Bende sizin gibiyim İrfan bey. kahve veya dernek gibi lokallere gitmem, Tv seyretmem . Sosyal çevrem çok kısıtlı. Bende kendimi alet edevata vurdum.Çevrem kırılan dökülen, öeşgale olması bakımından ücretisz tamir ederim. Masraflarını cebimden yaparım.

Bunu sizde yaşıyor olmasınız. Bozuk çalışmayan , bir başkasına göre artık hurda sayılan bir ürünü tamir edip tıkır tıkır çalıştırmak ve karşısına geçip uzun uzun bakmanın zevki tarif edilemez.Hele hele ihtiyacı olan birisine hediye edildiğinde karşınızdakinin mutluluğunu görebilmek bambaşka.Bunun verdiği haz hiç bir şeye benzemez.

Gerçek bir hikaye yazayım.

Çocukken gaz yağı ile çalışan bir sobamız varmış.Yanıp yanmadığını anlaşılabilmesi içinde önünde camdan bir gözlem penceresi. bende çok küçüğüm ve orada ne olduğuna bakmaya çalışırken , sobaya dokunup hep bir yerlerimi yakıyorum.Ellerim yara bere içinde.
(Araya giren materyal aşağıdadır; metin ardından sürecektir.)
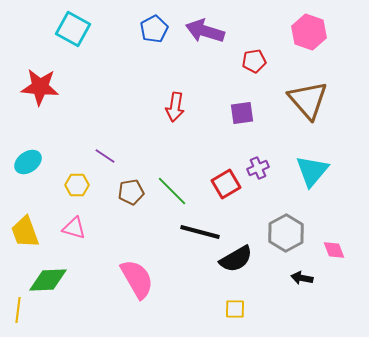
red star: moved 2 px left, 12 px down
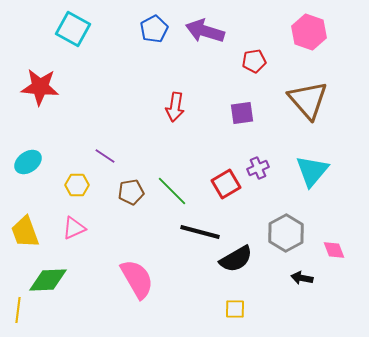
pink triangle: rotated 40 degrees counterclockwise
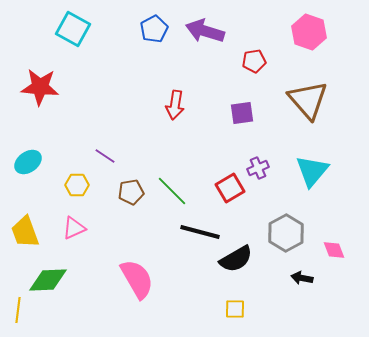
red arrow: moved 2 px up
red square: moved 4 px right, 4 px down
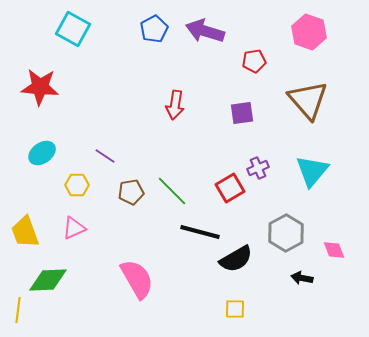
cyan ellipse: moved 14 px right, 9 px up
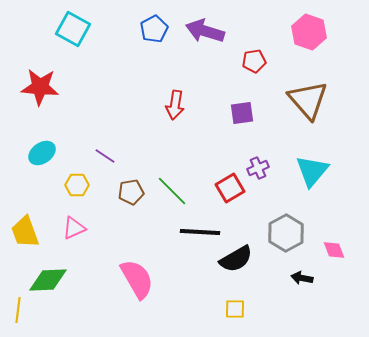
black line: rotated 12 degrees counterclockwise
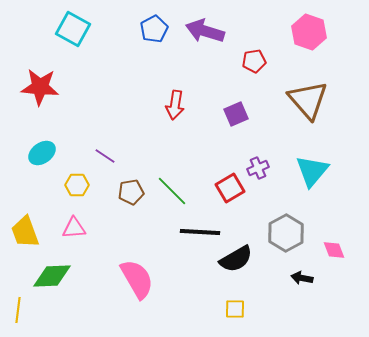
purple square: moved 6 px left, 1 px down; rotated 15 degrees counterclockwise
pink triangle: rotated 20 degrees clockwise
green diamond: moved 4 px right, 4 px up
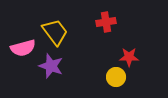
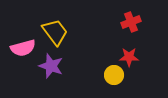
red cross: moved 25 px right; rotated 12 degrees counterclockwise
yellow circle: moved 2 px left, 2 px up
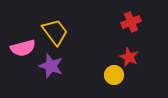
red star: rotated 24 degrees clockwise
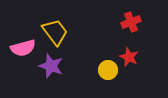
yellow circle: moved 6 px left, 5 px up
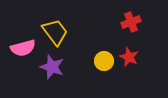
purple star: moved 1 px right, 1 px down
yellow circle: moved 4 px left, 9 px up
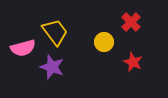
red cross: rotated 24 degrees counterclockwise
red star: moved 4 px right, 5 px down
yellow circle: moved 19 px up
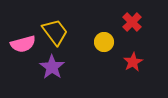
red cross: moved 1 px right
pink semicircle: moved 4 px up
red star: rotated 18 degrees clockwise
purple star: rotated 15 degrees clockwise
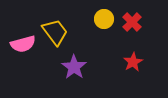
yellow circle: moved 23 px up
purple star: moved 22 px right
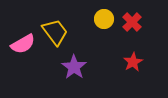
pink semicircle: rotated 15 degrees counterclockwise
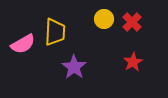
yellow trapezoid: rotated 40 degrees clockwise
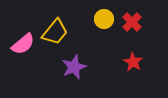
yellow trapezoid: rotated 36 degrees clockwise
pink semicircle: rotated 10 degrees counterclockwise
red star: rotated 12 degrees counterclockwise
purple star: rotated 15 degrees clockwise
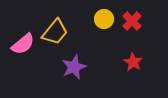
red cross: moved 1 px up
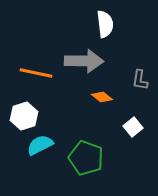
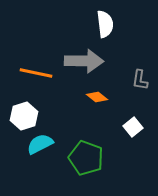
orange diamond: moved 5 px left
cyan semicircle: moved 1 px up
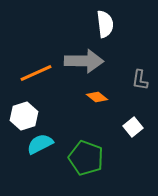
orange line: rotated 36 degrees counterclockwise
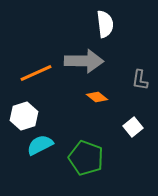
cyan semicircle: moved 1 px down
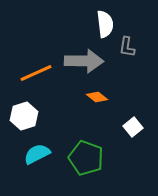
gray L-shape: moved 13 px left, 33 px up
cyan semicircle: moved 3 px left, 9 px down
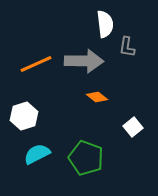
orange line: moved 9 px up
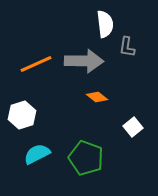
white hexagon: moved 2 px left, 1 px up
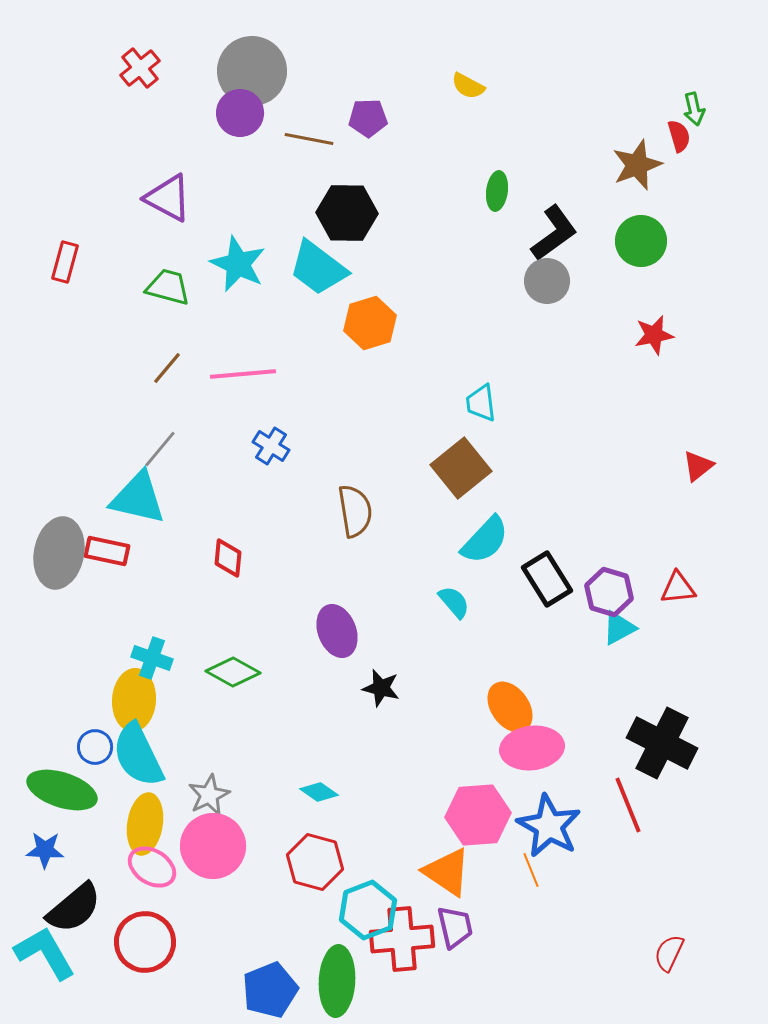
Hamamböceğinden çok korkarmışım. Annemde sobanın yanına ölü bir hamamböceği koymuş. Böcekten dolayı sobaya yaklaşamadığım için hiç bir yerim yanmıyor.Abim kardeşimi korkutmayın diye bir gün hamamböceğini alıp balkondan apartmanın arka bahçesine atmış. Böcek yok ya anında sonabın yanındayım ve yine yanık.

Annem inmiş giriş katındaki komşuya. " HAMAMBÖCEĞİMİZ bahçenize düştü alabilirmiyim" demiş. Komşu ayaküstü şok geçiriyor. "HAMAMBÖCEĞİMİZ" mi ? Annem durumu anlatınca komşu hak veriyor ve başlıyorla bahçede ölü hamamböceğini aramaya. Fakat bulamıyorlar.Annem üzüntüden ağlamaya başlayınca komşu kendi hamamböceklerinden !!!! vermeyi teklif ediyor.Komşunun evinde başlıyorlar hamamböceği avına.Annem öyle bir anlatırki bu olayı, afrikada arslan safrisine çıkan birisi bile böyle betimleyemez.Neyse daha ufak bir hamamböceği bulmuşlar.Küçük ama böcek böcektir. Hiç yoktan iyidir. Vurup , Bir kibrit kutusuna koyup getiriyor sobanın önüne.Eyvah ki ne eyvah yine böcek ve ben sobadan uzak duruyorum.

Kıymetini bilene bir hamamböceği bile kıymetlidir.Yeterki nerde kullanacağını bilesin.

Ellerin dert görmesin İrfan kardeşim.